Klinger: Well now, therein lies the whole point of this Germanic style of music that we for some reason call Krautrock. Groups like Kraftwerk point to the notion that they don’t necessarily share the same points of reference that other cultures might have pulled from. Here in the US we have our grand blues tradition from which all popular music flows, and from which UK-based groups drew their inspiration. Kraftwerk, along with other the groups that sprung up in the late 1960s and early ’70s, were looking to use their own culture to inform their sound, and while it has soul (all God’s children have got soul, Mendelsohn), it’s not necessarily the same sort that lit the fire under Otis Redding. After all, they even carry on the railroad tradition of the mystery train and the gospel train—they just transport it over to Europe. And why? It’s the rhythm. You can’t argue with the rhythm of the train, even if it is stopping up traffic and making you late.

But yes, it is sterile sounding, with all the clean lines and aerodynamic response that come from fine German engineering. Its sound has nearly as much to do with the classical tradition as it does modern pop music. I mean, one of the songs is called “Franz Schubert”, which could have been your first indication that the songwriting might be coming from a different, more lieder-like, place.

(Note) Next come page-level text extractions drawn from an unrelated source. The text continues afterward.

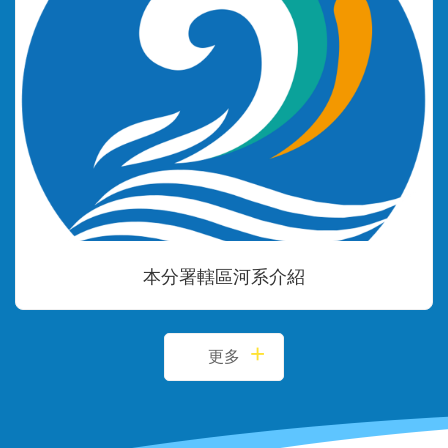
本分署轄區河系介紹
更多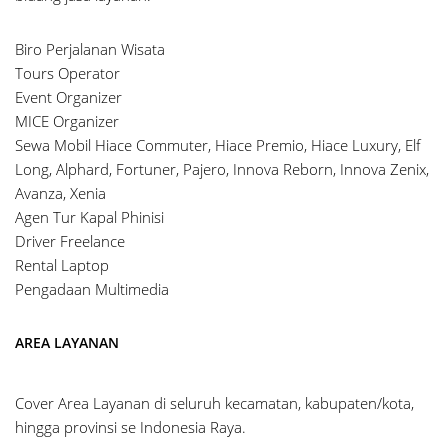
Biro Perjalanan Wisata
Tours Operator
Event Organizer
MICE Organizer
Sewa Mobil Hiace Commuter, Hiace Premio, Hiace Luxury, Elf
Long, Alphard, Fortuner, Pajero, Innova Reborn, Innova Zenix,
Avanza, Xenia
Agen Tur Kapal Phinisi
Driver Freelance
Rental Laptop
Pengadaan Multimedia
AREA LAYANAN
Cover Area Layanan di seluruh kecamatan, kabupaten/kota,
hingga provinsi se Indonesia Raya.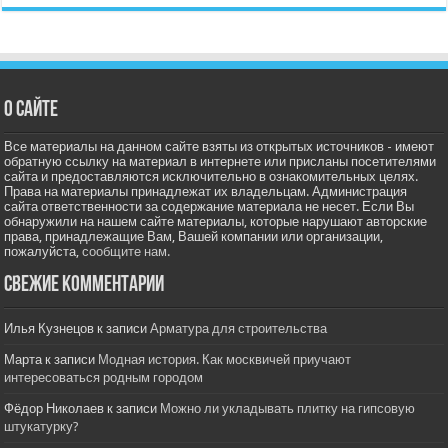
О сайте
Все материалы на данном сайте взяты из открытых источников - имеют
обратную ссылку на материал в интернете или присланы посетителями
сайта и предоставляются исключительно в ознакомительных целях.
Права на материалы принадлежат их владельцам. Администрация
сайта ответственности за содержание материала не несет. Если Вы
обнаружили на нашем сайте материалы, которые нарушают авторские
права, принадлежащие Вам, Вашей компании или организации,
пожалуйста,
сообщите нам.
Свежие комментарии
Илья Кузнецов
к записи
Арматура для строительства
Марта
к записи
Модная история. Как москвичей приучают
интересоваться родным городом
Фёдор Николаев
к записи
Можно ли укладывать плитку на гипсовую
штукатурку?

Sure, you can hear a sense of detachment in a song like “The Hall of Mirrors”, but it’s the same kind of detachment that you hear in David Byrne’s lyrics for Talking Heads’ Remain in Light (you can’t tell me that song wasn’t a big influence on a song like “Seen and Not Seen”). While it might be a good bit more wry than we’re used to, that kind of haunting commentary has a resonance all its own.

Mendelsohn: That is probably where this album trips me up. On most things we listen to, it’s easy to pick out the influences at work and see the confluence of past and present. I have a harder time doing that with Kraftwerk, they may touch on universal themes but their influences are very insular, sprouting from the Germanic classical and folk music that Ralf and Florian mine so happily for inspiration and it sounds just foreign enough to put me on tilt. Despite a rather strong streak of Teutonic blood following through my veins (I will eat all your lebkuchens—and then be sick), I’ve never had much exposure to Germanic music.

Also, I figured any country that would hoist David Hasselhoff upon their shoulders and not then carry him directly to the Rhine River and toss him in, to find out if he really knows how to swim, may not be the most trusted place to look for good music.

Klinger: Well, I’m sorry you feel that way (about Kraftwerk and German pop music, not about Hasselhoff—he’s a big boy and I suspect he can take care of himself). Some of the credit for my love of this album should go to my wife. She was a German education major and as such she’s pretty well-steeped in German culture. I’ve watched a good amount of early Wim Wenders, and she’s regaled me with tales of beer gardens, so I was well-primed for the Kraftwerk experience once I settled in for it. (I should note, however, that she for some reason finds Kraftwerk repetitive and a little annoying. That strikes me as odd, but I reckon she contains multitudes too.)

But regardless, I really like hearing something that’s as distinctive as Trans Europe Express. And knowing that you’re hearing something that reaches into the past, yet still manages to influence music well into the future is nothing short of bracing. You’re suddenly able to turn the tumblers that connect Karlheinz Stockhausen to Afrika Bambaata to Orbital. Nowhere else but music, buddy.